Problem to solve: Go through the entries and transcribe each one exactly, dropping the pictures.

Given data:
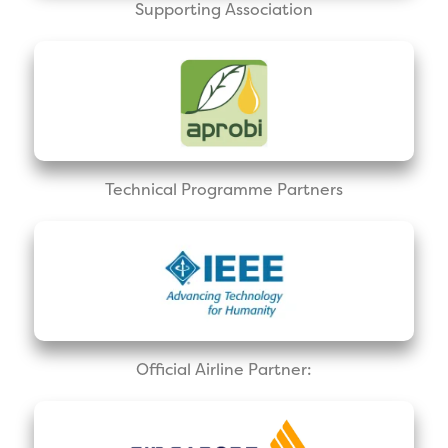
Supporting Association
Technical Programme Partners
Official Airline Partner:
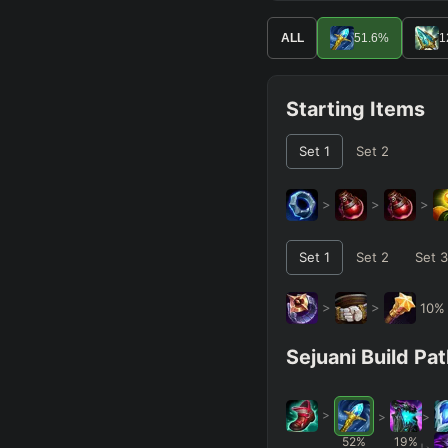
ALL
51.6
%
1
Starting Items
Set
1
Set
2
>
>
>
Set
1
Set
2
Set
3
>
>
10
Sejuani Build Pa
>
>
>
52
%
19
%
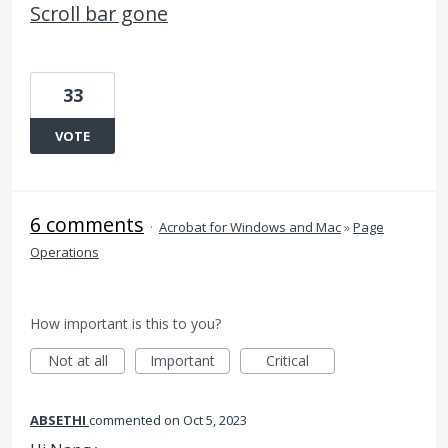
Scroll bar gone
33
VOTE
6 comments
·
Acrobat for Windows and Mac
»
Page
Operations
How important is this to you?
Not at all
Important
Critical
ABSETHI
commented
Oct 5, 2023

Exercise result:
Supporting Association
Technical Programme Partners
Official Airline Partner:
ALL
51.6
%
1
Starting Items
Set
1
Set
2
>
>
>
Set
1
Set
2
Set
3
>
>
10
Sejuani Build Pa
>
>
>
52
%
19
%
Scroll bar gone
33
VOTE
6 comments
·
Acrobat for Windows and Mac
»
Page
Operations
How important is this to you?
Not at all
Important
Critical
ABSETHI
commented
Oct 5, 2023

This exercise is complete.